Based on ethno-nationalist theory, there is good reason to believe the Alberta ethos could serve as the basis of a successful separatist movement. In his 1993 book Blood and Belonging, Michael Ignatieff — a much better academic than politician — argued ethno-nationalist conflicts, such as the ones in the former Yugoslavia, are driven by what Freud called “the narcissism of minor difference,” in which otherwise similar peoples exaggerate what distinguishes them in a search for identity.

A key driver for separatist movements is also often economic, with relatively affluent peoples striving to break away from a country because they feel they are being taken advantage of by the central government and poorer regions. Examples of affluent peoples successfully gaining their independence include Croatia and Slovenia from Yugoslavia, and unsuccessful separatist movements — at least to date — include the Basque region and Catalonia from Spain and Biafra from Nigeria.

In terms of skeptics taking solace in the fact “only” 25 per cent of Albertans currently believe the “province would be better off it separated from Canada” — also from the Ipsos poll, and up six points from 1991 — it should be noted that only a third of Quebeckers currently support separation despite having had an organized movement for the past six decades and one extremely charismatic leader, René Lévesque.

Texas two-step?

Alberta is certainly landlocked but it is debatable whether separation would actually make it more difficult to build new pipeline capacity to tidewater. As a province, Alberta currently has legal and constitutional access to our three coasts. If the province was to separate we would have no rights, forcing Alberta to negotiate from scratch with Canada to gain additional access to tidewater.

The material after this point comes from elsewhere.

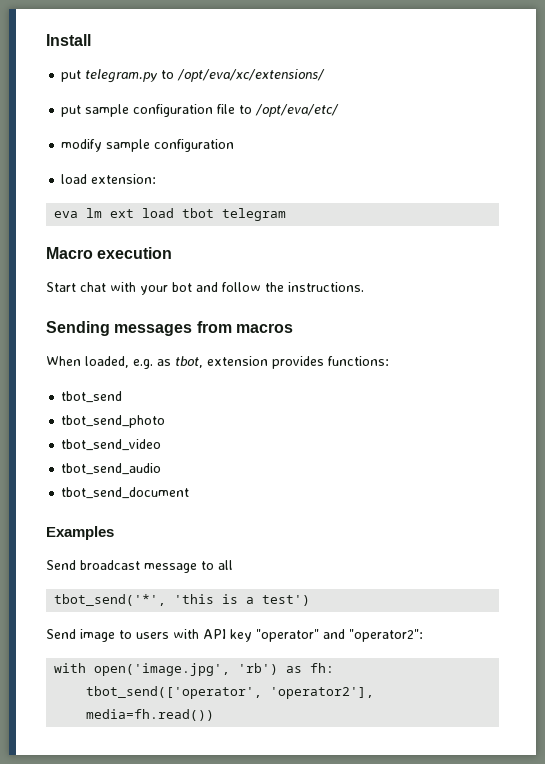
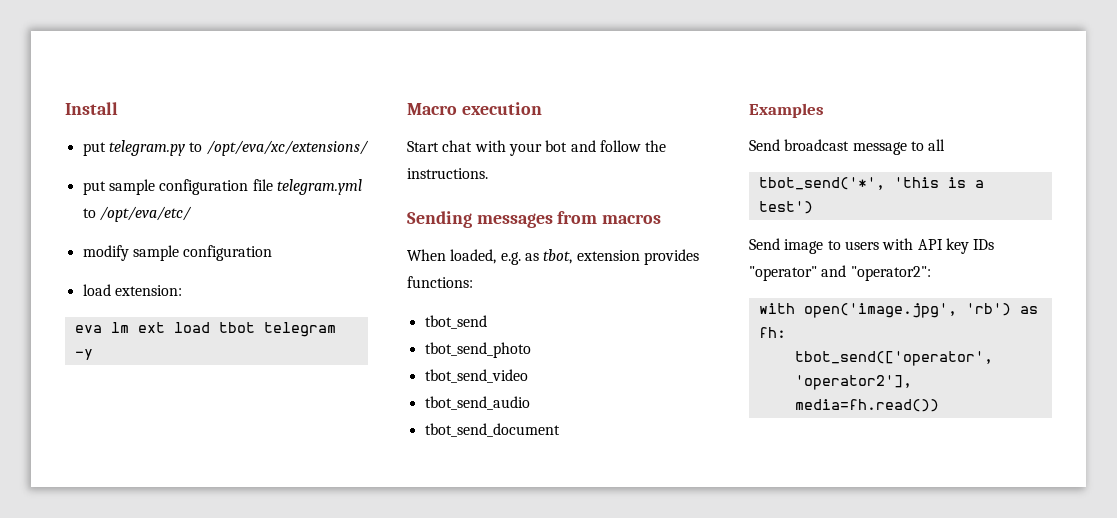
(236, 109) none -> [276,179,362,195] telegram.yml
(287, 214) none -> [74,349,93,360] -y
(252, 635) none -> [973,239,995,250] IDs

But we all know based on recent experience that Alberta’s legal and constitutional rights are no more than theoretical, and separation would provide the province with some weapons in negotiations to gain greater access to tidewater. The province turned independent country would control access to its landmass and the skies above, forcing the Canadian government to negotiate the right for flights over Alberta airspace and to transport goods and people in trains, trucks and automobiles across our landmass.

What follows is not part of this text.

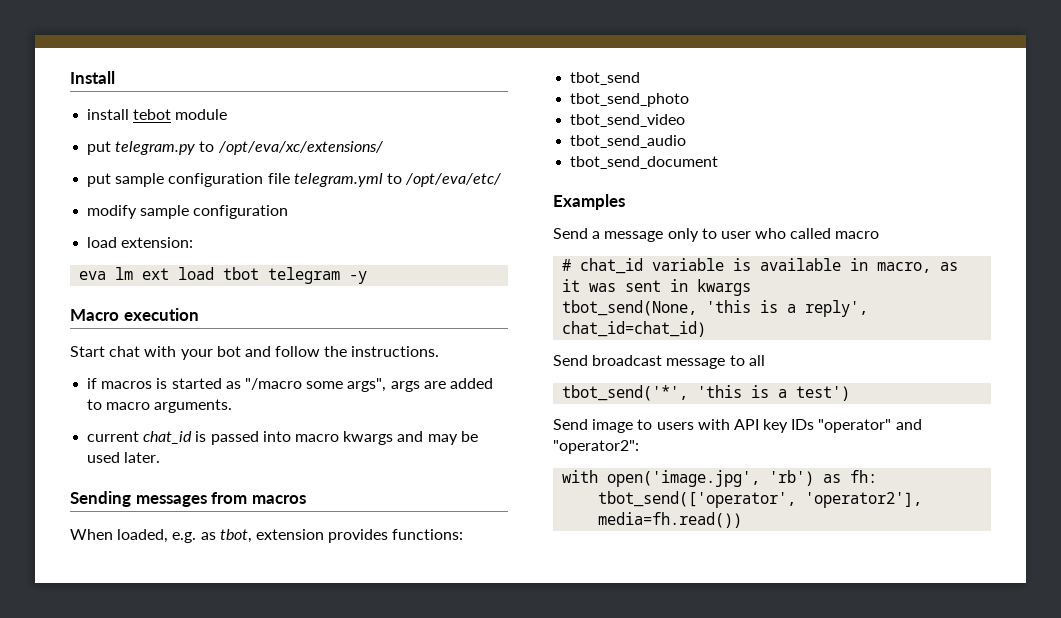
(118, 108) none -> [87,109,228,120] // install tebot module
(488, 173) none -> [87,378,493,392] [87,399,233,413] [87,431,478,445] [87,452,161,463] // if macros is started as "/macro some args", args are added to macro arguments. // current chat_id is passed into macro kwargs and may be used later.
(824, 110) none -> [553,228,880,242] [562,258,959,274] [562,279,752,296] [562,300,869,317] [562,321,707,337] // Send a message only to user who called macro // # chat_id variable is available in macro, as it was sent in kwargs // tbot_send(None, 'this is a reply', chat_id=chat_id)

At the same time, Alberta separatists would have the U.S. card in their back pocket. If the Canadian government failed to negotiate in good faith, the Republic of Alberta could cut a deal with the U.S. government instead. In return for access to tidewater, Alberta could agree to become America’s 51st state. This two-step process would be akin to the one taken by Texas in the middle of the nineteenth century — declaring independence from Mexico in 1836 and joining the Union in 1845. Heck, us Albertans are just glorified Americans anyways.

And the skeptics’ argument that the U.S. wouldn’t want Alberta as a state is laughable, given Manifest Destiny and the province’s massive resource wealth. For example, Alberta currently has capacity to produce almost four million bbls/d and with a resource base, both oilsands and tight rock, to produce substantially more crude if we had greater pipeline capacity to transport it to foreign markets.

To conclude, I’ve never seen Albertans this discontented. And I lived through the tremendous damage done to the province by Prime Minister Pierre Trudeau’s National Energy Program (NEP) in the early 1980s. The federal government would be unwise to underestimate rising separatist sentiment in Alberta, especially if it continues to adopt anti-resource development policies, and these like-minded people organize and find themselves a charismatic leader.